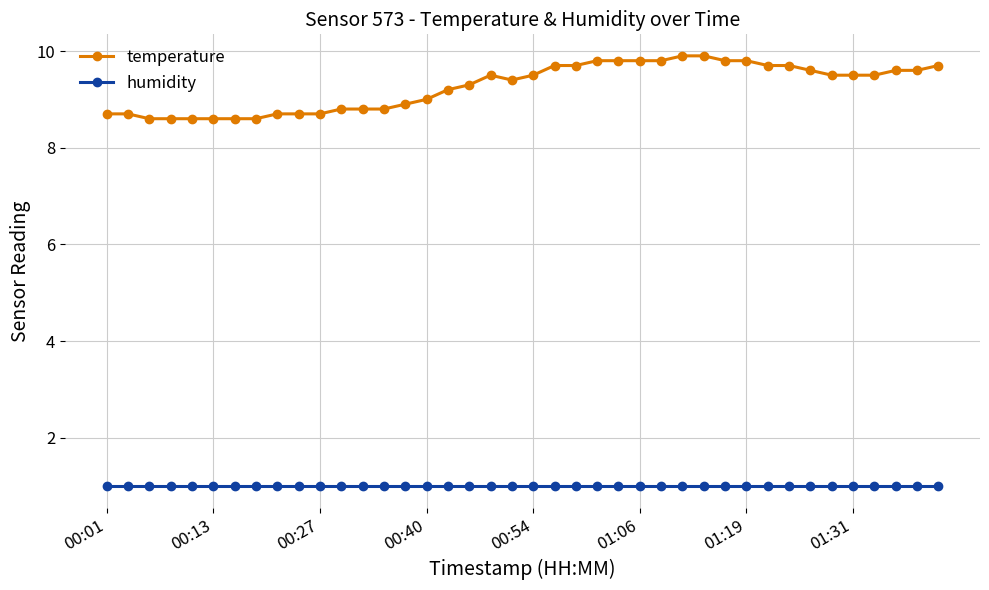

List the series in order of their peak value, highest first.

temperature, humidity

---

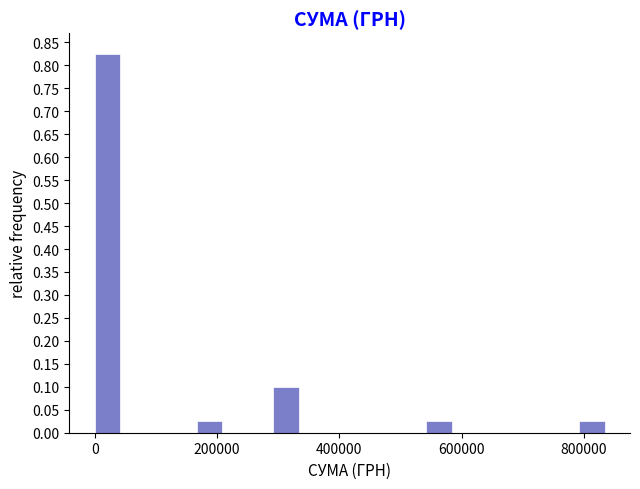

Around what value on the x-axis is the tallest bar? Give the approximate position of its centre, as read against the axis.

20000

---

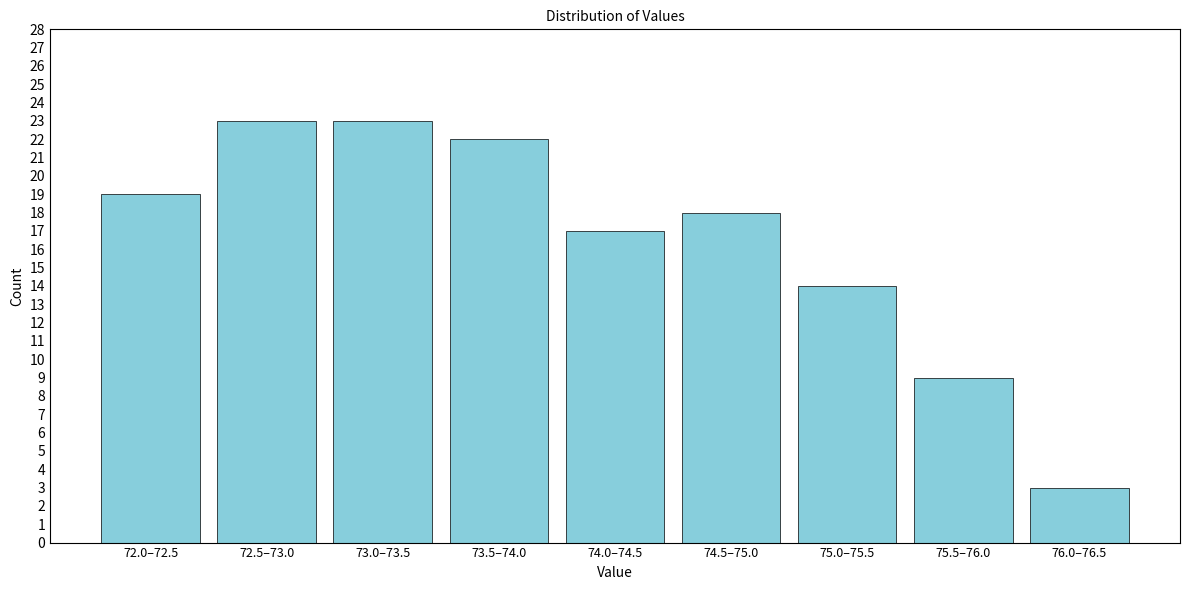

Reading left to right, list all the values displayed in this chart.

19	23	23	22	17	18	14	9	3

### [Aim of the exercise]
Locate each line in the rows above that contains the string "Reading" and reproduce those lines verbatim.

### [Task result]
Reading left to right, list all the values displayed in this chart.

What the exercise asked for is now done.